Читаем В тени Гоголя полностью

Для того чтобы различать подобного рода гримасы сверкающей и дышащей жизни, Гоголь-комик пользовался микроскопом. Смех служил ему увеличительным стеклом, сквозь которое постигаются в конечном счете те же законы и красоты, что управляют течением звезд и созерцаются в телескоп какой-нибудь высокой трагедии. Ибо «равно чудны», — сказано, — «стекла, озирающие солнцы и передающие движенья незамеченных насекомых». Первое тому подтверждение опять же «Шинель», где автор исполнил задачу естествонаблюдателя и, исследовав досконально никому ненужную муху, взяв ее крупным планом, обнаружил в ее составе те же радости и терзания, под которыми воздвигались и рушились великие цари и герои. (Как ползла умирающая муха по краю стола. с вывалившимися внутренностями, а он оплакивал ее безутешно, созерцая истерзанное тело словно в каком-то сверхнатуральном, гиперболическом свете, — рассказывал, помнится, старец Силуан, кому святая любовь послужила как будто проницающим завесы стеклом, позволяющим в пустяшном создании распознать великую боль, — вот где сходятся смех и слезы к струнам единой любви и Гоголь-христианин, не затуманенный еще летаргией и ригоризмом «Переписки с друзьями», протягивает руку Гоголю-комику…) Не зря, вероятно, «Ревизор» он впоследствии пробовал разъяснять как свой и каждого душевный опыт-город, в котором герои-чиновники как бы изображают наши общие греховные страсти, — сворачивая напрасно комедию в нравоучение, но, может быть, в подобной трактовке правильно опираясь на разлитую по ее тексту сочувствующую душу, допускающую каждый пустяк, рассматривая через призму комического, представить в восторженном, преувеличенно-особенном виде.

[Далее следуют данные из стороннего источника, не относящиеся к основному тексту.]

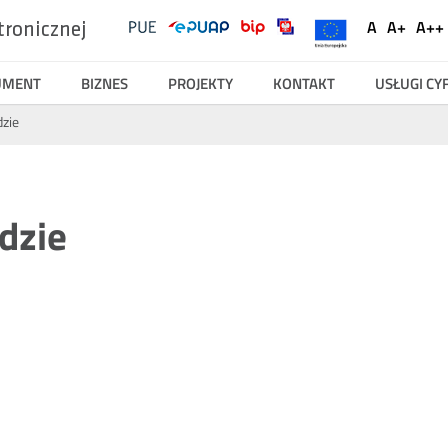
UKE
Ustawienia
A
A+
A++
tronicznej
Social
Domyślna
Większ
Na
Serwisy
Media
czcionka
czcionk
cz
UMENT
BIZNES
PROJEKTY
KONTAKT
USŁUGI C
zie
dzie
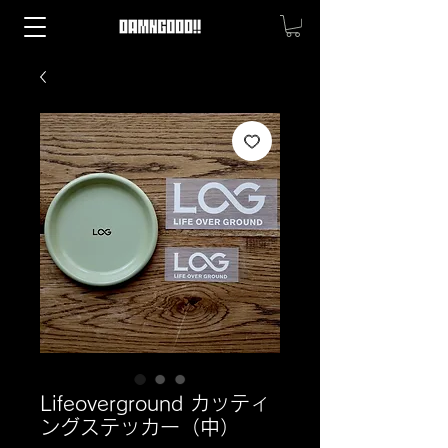
Lifeoverground カッティ
ングステッカー（中）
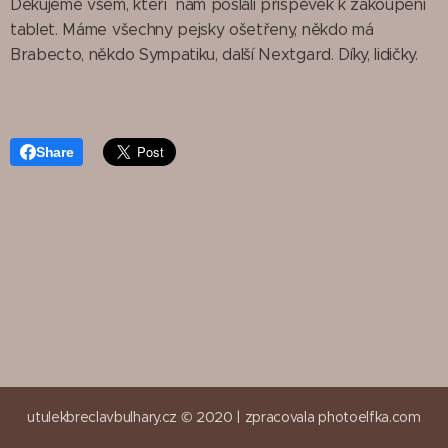
Děkujeme všem, kteří nám poslali příspěvek k zakoupení
tablet. Máme všechny pejsky ošetřeny, někdo má
Brabecto, někdo Sympatiku, další Nextgard. Díky, lidičky.🙏🏻
💝🤗
Share
utulekbreclavbulhary.cz © 2020 |
zpracovala
photoelfka.com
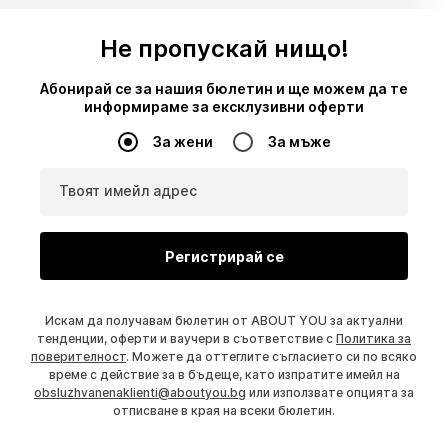
Не пропускай нищо!
Абонирай се за нашия бюлетин и ще можем да те
информираме за ексклузивни оферти
За жени
За мъже
Твоят имейл адрес
Регистрирай се
Искам да получавам бюлетин от ABOUT YOU за актуални
тенденции, оферти и ваучери в съответствие с
Политика за
поверителност
. Можете да оттеглите съгласието си по всяко
време с действие за в бъдеще, като изпратите имейл на
obsluzhvanenaklienti@aboutyou.bg
или използвате опцията за
отписване в края на всеки бюлетин.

Любая мелочь, страстишка могут быть в «Ревизоре» развернуты крупно, масштабно — в переводе чуть ли не на язык возвышенно-героической драмы, лежащей, однако, по-прежнему всецело в комическом русле, повинуясь звучащему в нас без умолку смеху, который и обеспечивает эту возможность узреть в мелком и пошлом нечто сверхординарное, захватывающее, чрезвычайное, — он снисходит к своей жертве и дает ей спастись, воспарить, этот странный двояковыпуклый смех… Если, например, «гримасу» Почтмейстера — его склонность совать нос в чужие письма — преподать укрупненно, пространно и со смехом на ней задержаться, то его невинное любопытство обратится немедля в поэзию, в движущую человечеством бескорыстную страсть к познанию («смерть люблю узнать, что есть нового на свете»), которая в своей кульминации достигает шекспировской силы. Вот она, муха под микроскопом, — переживания Почтмейстера над интригующим письмом Хлестакова, которое он распечатывает словно великий тайник, испытывая в душе такое же сотрясение, как если бы на его месте какой-нибудь ученый мечтатель срывал покрывало Изиды (как эти гиперболические восторги и скорби по пустякам внятны душе Гоголя!..).

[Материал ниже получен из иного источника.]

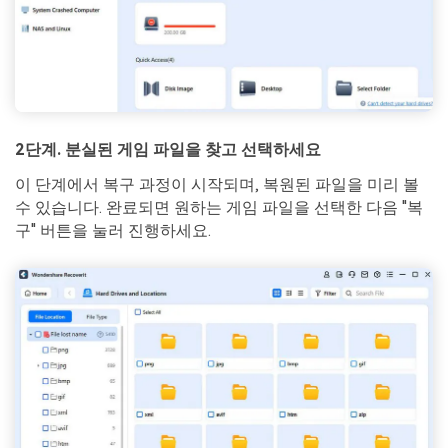
2단계. 분실된 게임 파일을 찾고 선택하세요
이 단계에서 복구 과정이 시작되며, 복원된 파일을 미리 볼
수 있습니다. 완료되면 원하는 게임 파일을 선택한 다음 "복
구" 버튼을 눌러 진행하세요.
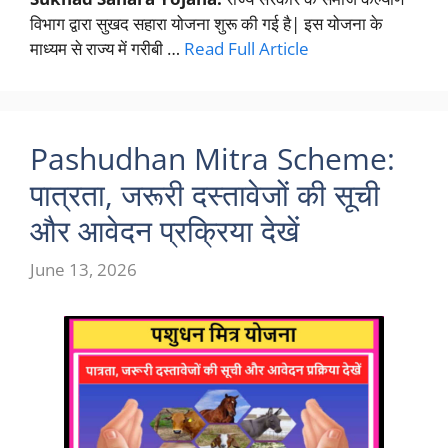
विभाग द्वारा सुखद सहारा योजना शुरू की गई है| इस योजना के
माध्यम से राज्य में गरीबी …
Read Full Article
Pashudhan Mitra Scheme:
पात्रता, जरूरी दस्तावेजों की सूची
और आवेदन प्रक्रिया देखें
June 13, 2026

«Сам не знаю, неестественная сила побудила. Призвал было уже курьера, с тем чтобы отправить его с эштафетой, — но любопытство такое одолело, какого еще никогда не чувствовал. Не могу, не могу! слышу, что не могу! тянет, так вот и тянет! В одном ухе так вот и слышу: „Эй, не распечатывай! пропадешь, как курица“; а в другом словно бес какой шепчет: „Распечатай, распечатай, распечатай!“ И как придавил сургуч — по жилам огонь, а распечатал — мороз, ей-Богу мороз. И руки дрожат, и всё помутилось».

Можно ли не любить его в эту роковую минуту? Можно ли не сострадать поверженному Сквознику-Дмухановскому, когда он, словно Король Лир, обесчещенный своими детьми, открытый всем ветрам, обращается в скомороха и грозит себе кулаком, проклиная свое ослепление? Человеческое тогда в Городничем представлено настолько широко и свободно, что тянет в степь, под рев бури и блеск молний, которые больше подошли бы ему в этом гибельном исступлении, чем тесная, сдавленная шкафами площадка.